An employee is seen on the production line of the solar energy department at the Arab International Optronics (AIO) factory on the outskirts of Cairo, November 17, 2011. Picture taken November 17, 2011. REUTERS/Asmaa Waguih
CAIRO, Mar 3 (Aswat Masriya) - The Egyptian government intends to use solar energy for all lighting in the resort city of Sharm el-Sheikh, which currently relies on solar energy for 70% of its lighting.
Khaled Fouda, the governor of South Sinai, where the resort city lies said on Tuesday that the shift will be completed within three months, according to a statement released by the cabinet.
Sharm el-Sheikh is one of tourists' favourite spots in the country and is where the Egyptian government will be a hosting a major investment summit from March 13 - 15.
Egypt hopes that the conference will bring investments needed to revamp its economy, which has been hit hard by political instability.

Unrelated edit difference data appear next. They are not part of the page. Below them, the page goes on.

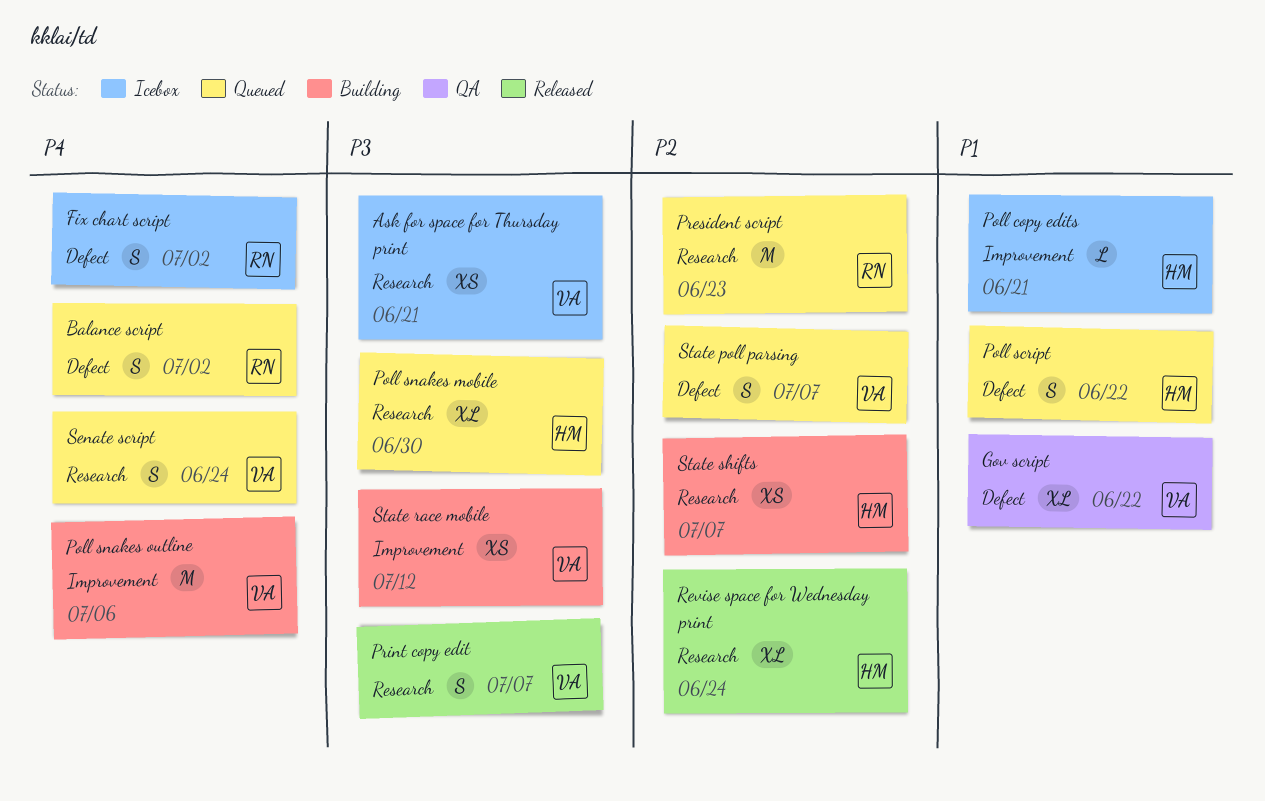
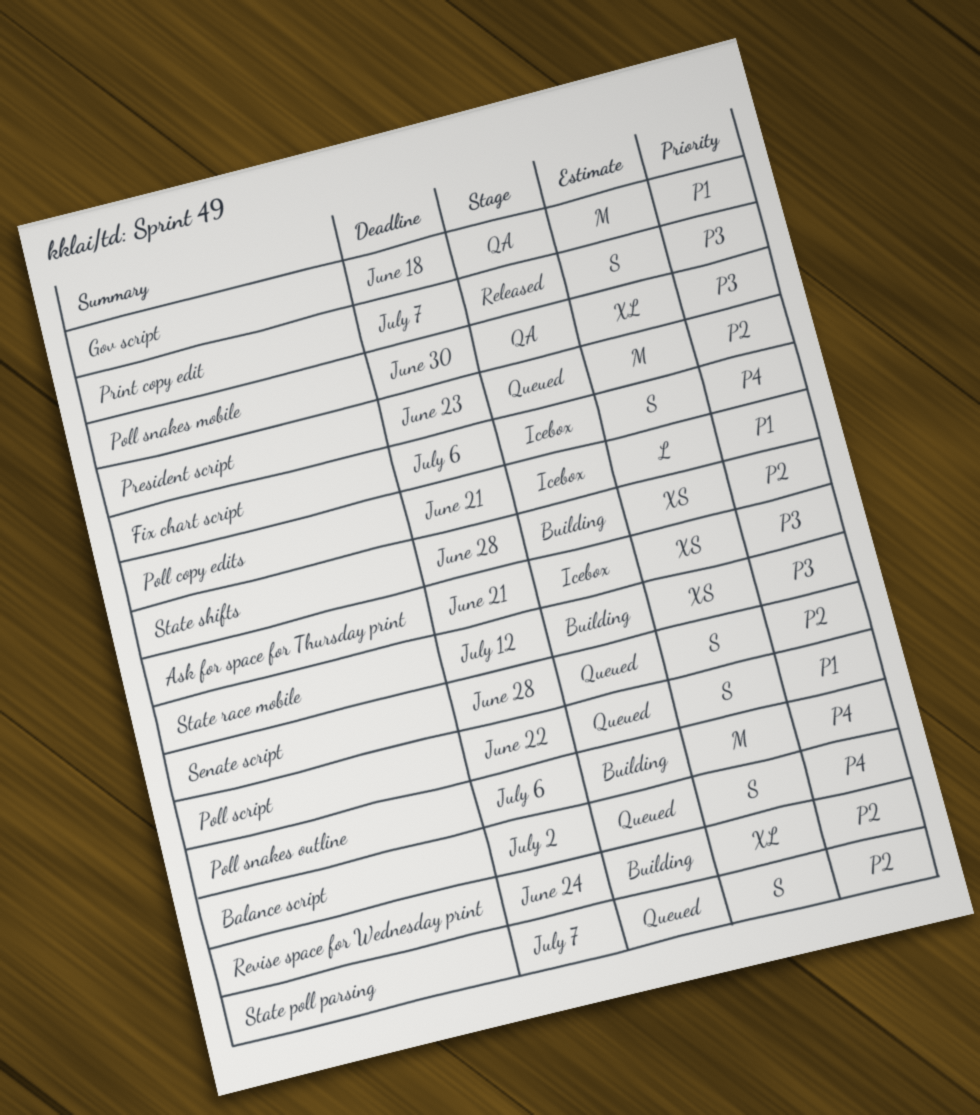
Fix chart script, due: Jul 2 -> Jul 6
Gov script, estimate: XL -> M
Gov script, due: Jun 22 -> Jun 18
Poll snakes mobile, status: Queued -> QA
Revise space for Wednesday print, status: Released -> Building
Senate script, priority: P4 -> P2
Senate script, due: Jun 24 -> Jun 28
State shifts, due: Jul 7 -> Jun 28

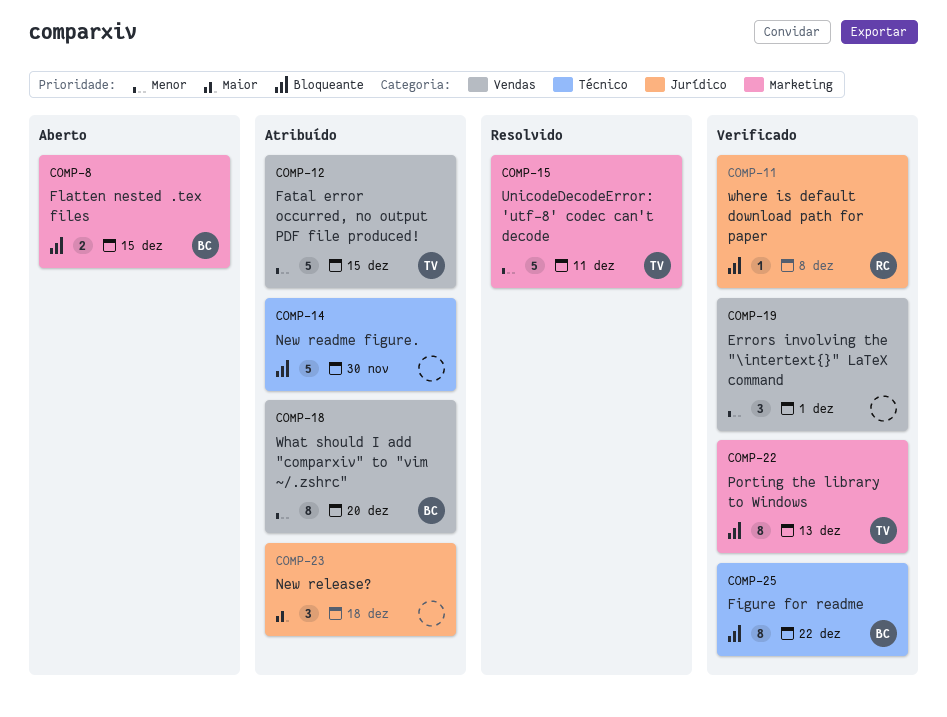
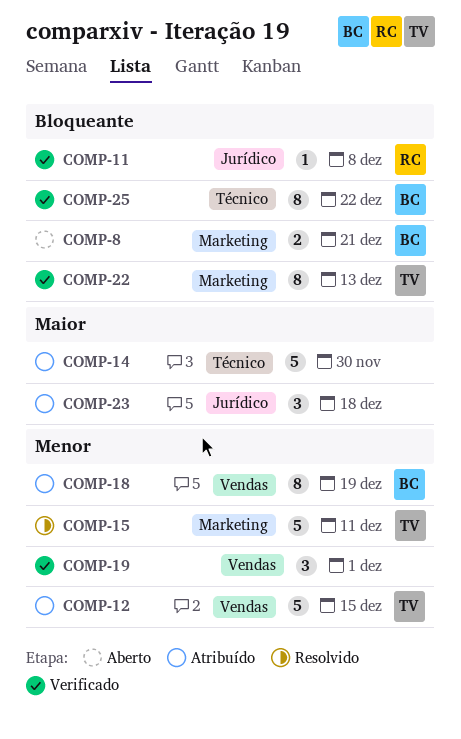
COMP-8, due: Dec 15 -> Dec 21
COMP-14, priority: Bloqueante -> Maior
COMP-18, due: Dec 20 -> Dec 19

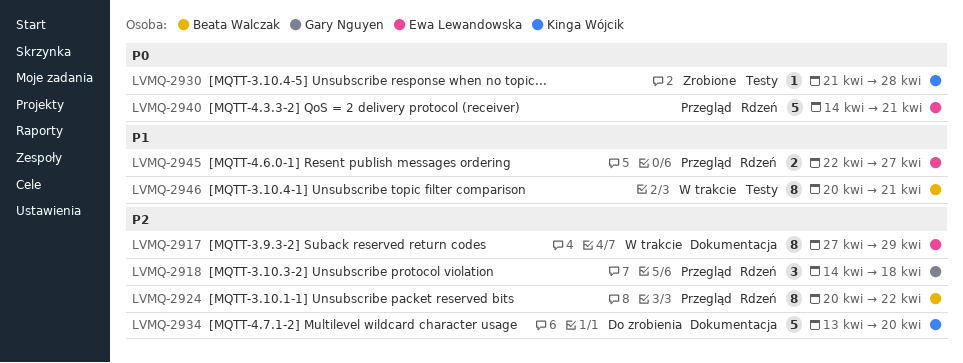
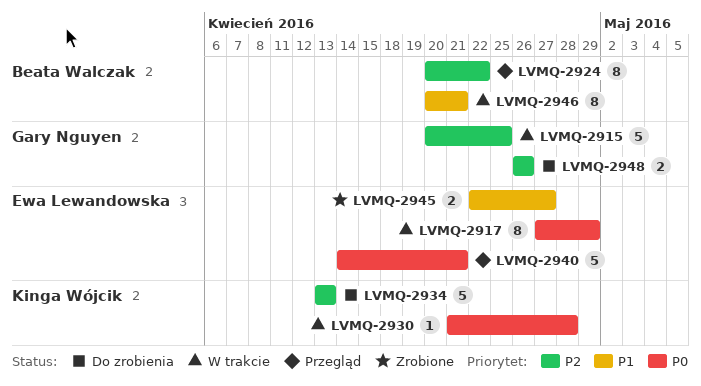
LVMQ-2915: none -> present
LVMQ-2917, priority: P2 -> P0
LVMQ-2918: present -> none
LVMQ-2930, status: Zrobione -> W trakcie
LVMQ-2934, due: Apr 20 -> Apr 13
LVMQ-2945, status: Przegląd -> Zrobione
LVMQ-2948: none -> present

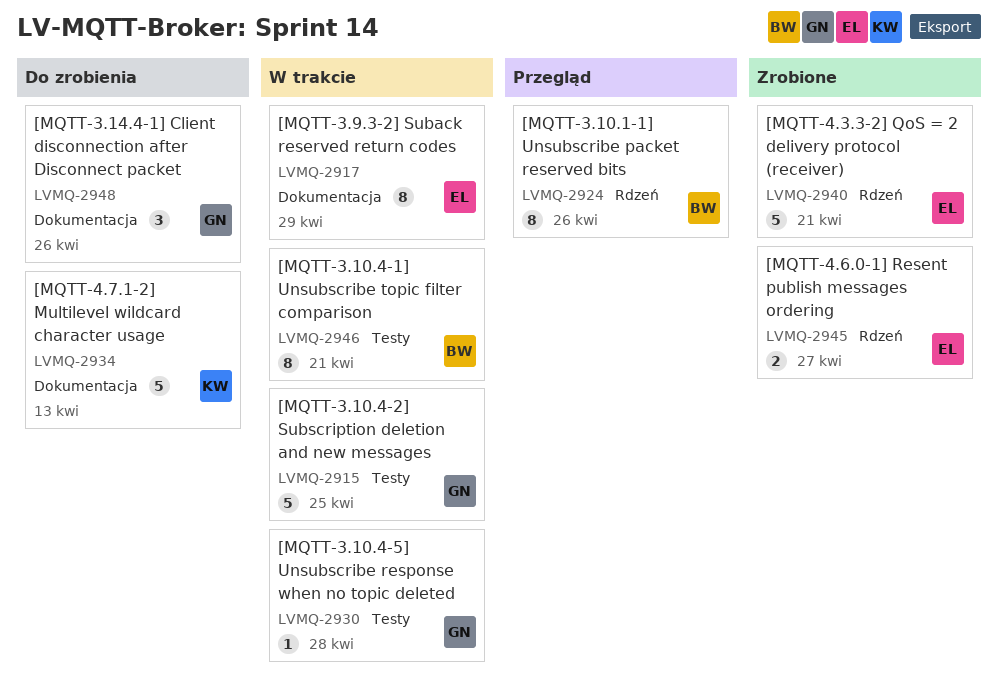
LVMQ-2924, due: Apr 22 -> Apr 26
LVMQ-2930, owner: Kinga Wójcik -> Gary Nguyen
LVMQ-2940, status: Przegląd -> Zrobione
LVMQ-2948, estimate: 2 -> 3

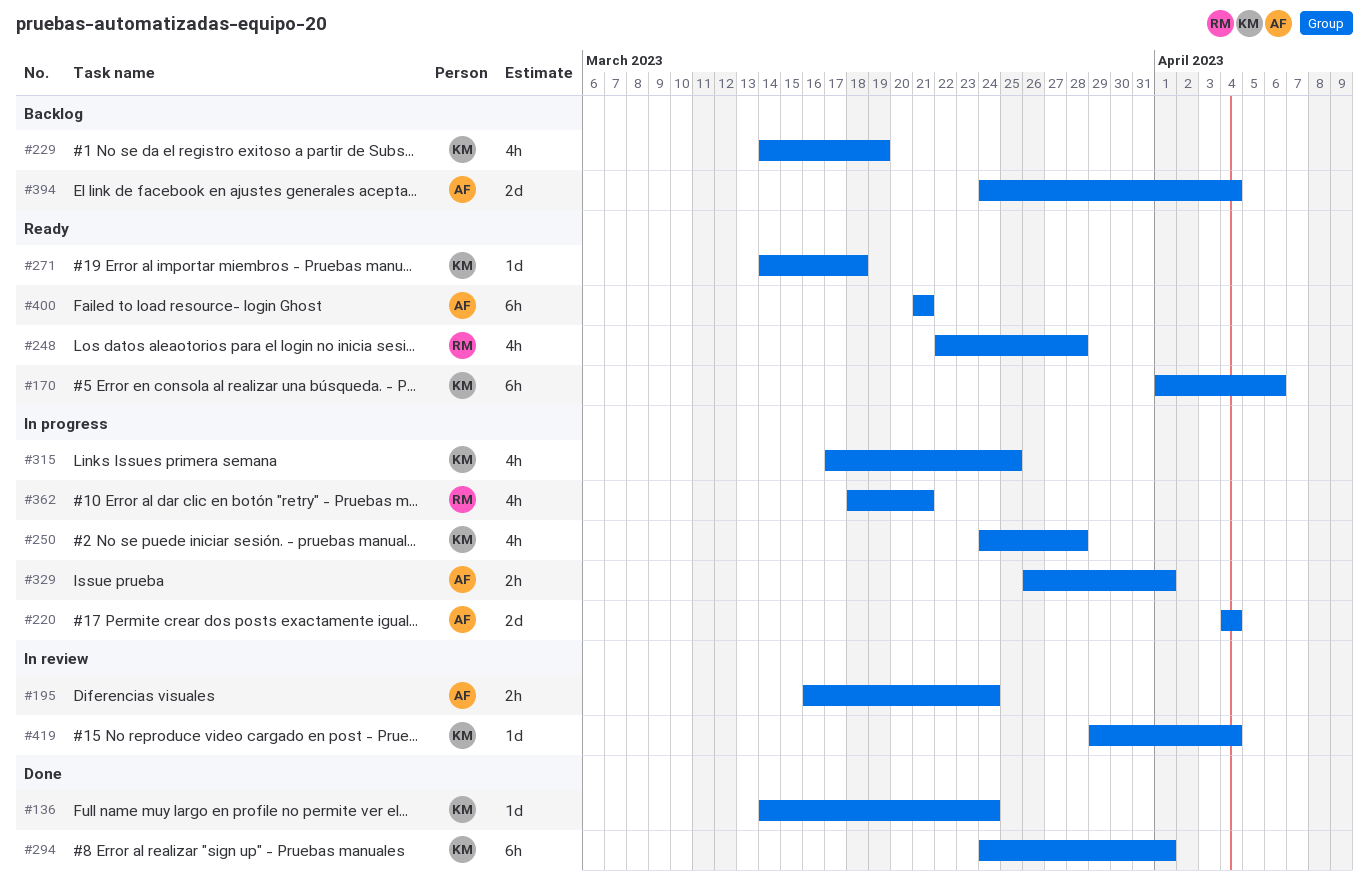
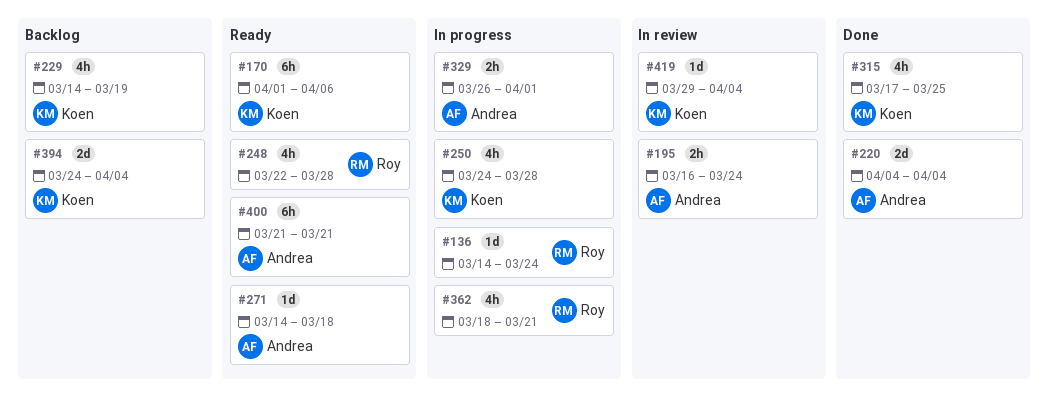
#136, status: Done -> In progress
#136, owner: Koen -> Roy
#220, status: In progress -> Done
#271, owner: Koen -> Andrea
#294: present -> none
#315, status: In progress -> Done
#394, owner: Andrea -> Koen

So far 60 countries said they are taking part in the conference, according to the Egyptian Foreign Ministry.
Fouda made the statements during a meeting with Prime Minister Ibrahim Mehleb, in which they discussed preparations ahead of the conference.
The governor told Egypt's premier that the governorate is concluding work on landscaping and planting greenery as well as the "security of facilities". Fouda added that surveillance cameras are being installed across the city.
While the vast majority of militant attacks in Egypt over the past 20 months have been in the Sinai Peninsula, they have mostly been in the northern part, whereas the south has rarely seen attacks.
The shift towards solar energy comes in line with government policies to diversify sources of energy, amid an energy crisis Egypt has been facing for years.
Egypt aims to build solar power plants and wind energy facilities within the next three years, with a total capacity of 4,300 megawatts. It is also seeking to generate electricity using nuclear power and has signed an agreement with Russia to assist with building a nuclear facility.